In-situ formatting donor-acceptor polymer with giant dipole moment and ultrafast exciton separation

Abstract

Donor-acceptor semiconducting polymers present countless opportunities for application in photocatalysis. Previous studies have showcased their advantages through direct bottom-up methods. Unfortunately, these approaches often involve harsh reaction conditions, overlooking the impact of uncontrolled polymerization degrees on photocatalysis. Besides, the mechanism behind the separation of electron-hole pairs (excitons) in donor-acceptor polymers remains elusive. This study presents a post-synthetic method involving the light-induced transformation of the building blocks of hyper-cross-linked polymers from donor-carbon-donor to donor-carbon-acceptor states, resulting in a polymer with a substantial intramolecular dipole moment. Thus, excitons are efficiently separated in the transformed polymer. The utility of this strategy is exemplified by the enhanced photocatalytic hydrogen peroxide synthesis. Encouragingly, our observations reveal the formation of intramolecular charge transfer states using time-resolved techniques, confirming transient exciton behavior involving separation and relaxation. This light-induced method not only guides the development of highly efficient donor-acceptor polymer photocatalysts but also applies to various fields, including organic solar cells, light-emitting diodes, and sensors.

Fig. 1. Synthesis and morphology of KDBT polymer.

a FeCl₃-catalyzed Friedel-Crafts polycondensation route for KDBT. b, c Transmission electron microscopy (TEM) images of KDBT. HAADF image (d) and the corresponding elemental carbon (e) and sulfur (f) maps of the KDBT nanotube.

Fig. 2. Photocatalytic performance, driving force, and transformation of the polymers.

a Time course of H₂O₂ production over the polymer. The base point was set when the system reached absorption-desorption equilibrium in the dark. The error bars (mean ± standard deviation) were obtained from three independent photocatalytic experiments. b 8 long-time cycle tests. c The possible structure transformation from KDBT to KDBT-A. d Band structure diagrams of KDBT and KDBT-A. e Light-irradiated EPR spectra of DMPO-•O₂⁻ adducts. Experimental conditions: 2 mg of samples, 10 mL of anhydrous CH₃CN, irradiated by LED (λ = 365 nm) for 5 min. High-resolution X-ray photoelectron spectra (XPS) of C 1 s (f) and S 2p (g) in KDBT and KDBT-A.

Fig. 3. In situ transformation process of KDBT to KDBT-A and the corresponding mechanism.

a Evolution of S 2p XPS spectrum of the polymer during photocatalysis.
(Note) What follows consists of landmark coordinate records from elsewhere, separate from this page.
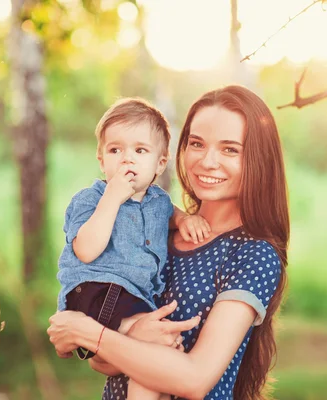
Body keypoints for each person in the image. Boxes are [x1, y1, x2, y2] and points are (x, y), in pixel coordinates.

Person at [49, 85, 290, 400]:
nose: (207, 161)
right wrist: (124, 336)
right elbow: (103, 363)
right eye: (197, 143)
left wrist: (86, 332)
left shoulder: (253, 254)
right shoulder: (153, 232)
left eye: (230, 149)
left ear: (258, 159)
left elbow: (195, 379)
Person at [56, 97, 210, 400]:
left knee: (155, 359)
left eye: (140, 151)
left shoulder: (158, 201)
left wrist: (184, 219)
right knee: (157, 343)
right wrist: (111, 199)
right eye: (116, 150)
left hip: (132, 300)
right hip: (96, 293)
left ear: (159, 163)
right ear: (101, 160)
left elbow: (167, 213)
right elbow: (85, 250)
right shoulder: (91, 199)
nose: (127, 159)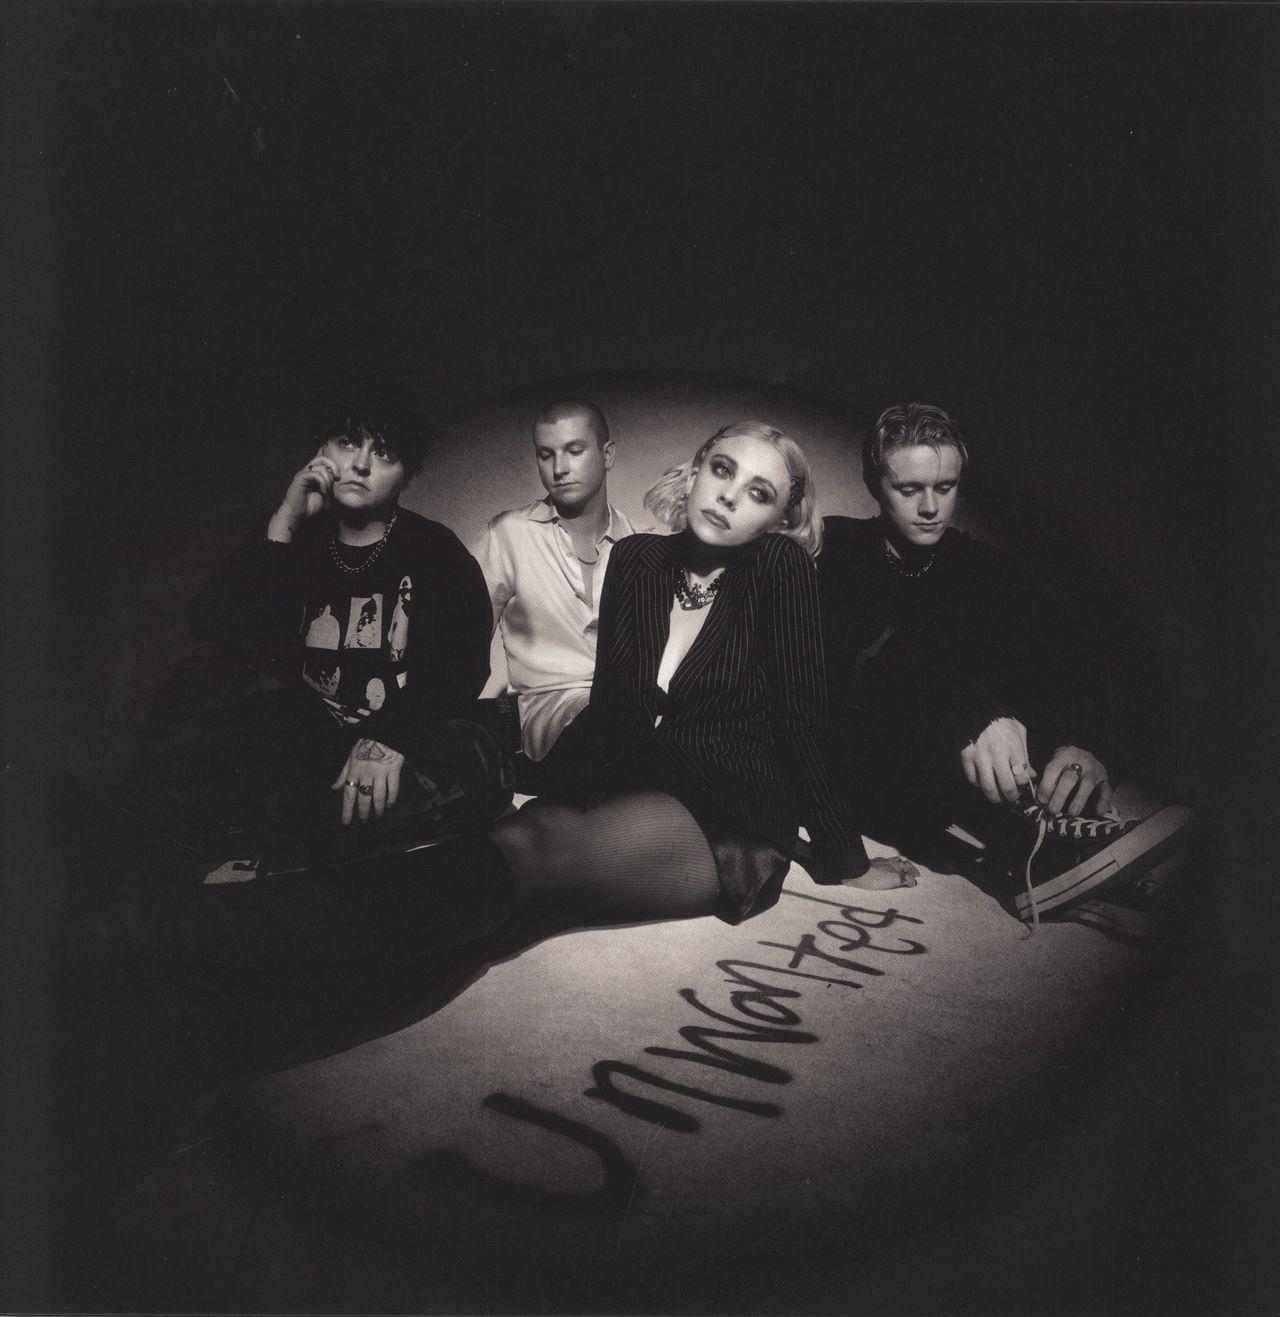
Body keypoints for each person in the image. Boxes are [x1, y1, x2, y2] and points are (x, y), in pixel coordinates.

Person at [817, 402, 1193, 921]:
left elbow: (1077, 657)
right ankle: (1039, 842)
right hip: (851, 761)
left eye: (945, 487)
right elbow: (866, 651)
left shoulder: (980, 567)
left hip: (939, 776)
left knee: (1032, 682)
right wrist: (969, 714)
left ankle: (1056, 828)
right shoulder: (832, 546)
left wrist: (1083, 743)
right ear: (873, 484)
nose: (930, 507)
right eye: (909, 489)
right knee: (933, 693)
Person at [132, 378, 507, 875]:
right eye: (348, 442)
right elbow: (214, 622)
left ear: (406, 475)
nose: (361, 464)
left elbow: (463, 669)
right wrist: (283, 525)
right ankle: (262, 837)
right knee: (212, 689)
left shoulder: (435, 552)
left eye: (384, 453)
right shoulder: (291, 534)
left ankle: (272, 844)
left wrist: (386, 740)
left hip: (406, 735)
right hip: (309, 738)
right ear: (321, 450)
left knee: (458, 764)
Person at [474, 399, 636, 777]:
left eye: (574, 451)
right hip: (545, 714)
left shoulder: (638, 544)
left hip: (627, 713)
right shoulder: (508, 534)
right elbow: (460, 645)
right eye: (546, 455)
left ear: (607, 455)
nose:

A new and weaker signal gradually emerges on the spectrum, indicating that the polymer is progressively oxidized. b Blue background: Photocatalytic performance for KDBT and KDBT-A in AgNO₃ (0.01 M), methanol (10 v.%), isopropanol (10 v.%), or benzoquinone (0.01 M) aqueous solution under air condition. Yellow background: Photocatalytic performance for KDBT and KDBT-A in pure water or AgNO₃ (0.01 M) aqueous solution under Ar condition. c S 2p XPS spectra of KDBT before and after irradiation in Ar atmosphere for 6 h. d Oxidation pathway of DBT in photocatalysis. e, f Theoretical calculations performed to investigate the electrostatic potential distribution and dipole moments of KDBT and KDBT-A at the B3LYP/631 G(d,p) level.

Fig. 4. Macroscopic insights into the photophysical processes.

a, b Steady-state fluorescence spectra of KDBT and KDBT-A under air and Ar conditions, where F1 and F2 denote the observed fluorescence peaks. c, d Schematic representation of photocatalytic processes (excitation, electron transfer) in KDBT and KDBT-A polymers.

Fig. 5. Visualization of charge separation.

a, b Atomic force microscopic images of KDBT and KDBT-A. c–f Corresponding surface potential distributions of KDBT and KDBT-A. Line-scan surface potential across KDBT (g) and KDBT-A (h) nanotube. Surface photovoltage (SPV) could be obtained as follows: $SPV={CPD}_{\mathrm{light}}-{CPD}_{\mathrm{dark}}$.

Fig. 6. Validation of ultrafast excitonic behavior.

a–c Two-dimensional (2D) TA spectra mapping of KDBT with or without scavengers. d–f 2D TA spectra mapping of KDBT-A with or without scavengers. All data were acquired under excitation of 400 nm and optical power of 260 μW cm⁻². g, h Extracted decay kinetics of KDBT and KDBT-A with or without TEOA at λ = 1150 nm. i Schematic illustration of the ESA signal formation process.

Fig. 7. Microscopic insights into the photophysical processes.

Normalized decay kinetic plots for KDBT (a) and KDBT-A (b) at 1150 nm. c Schematic illustration for the decay pathways of photogenerated electrons.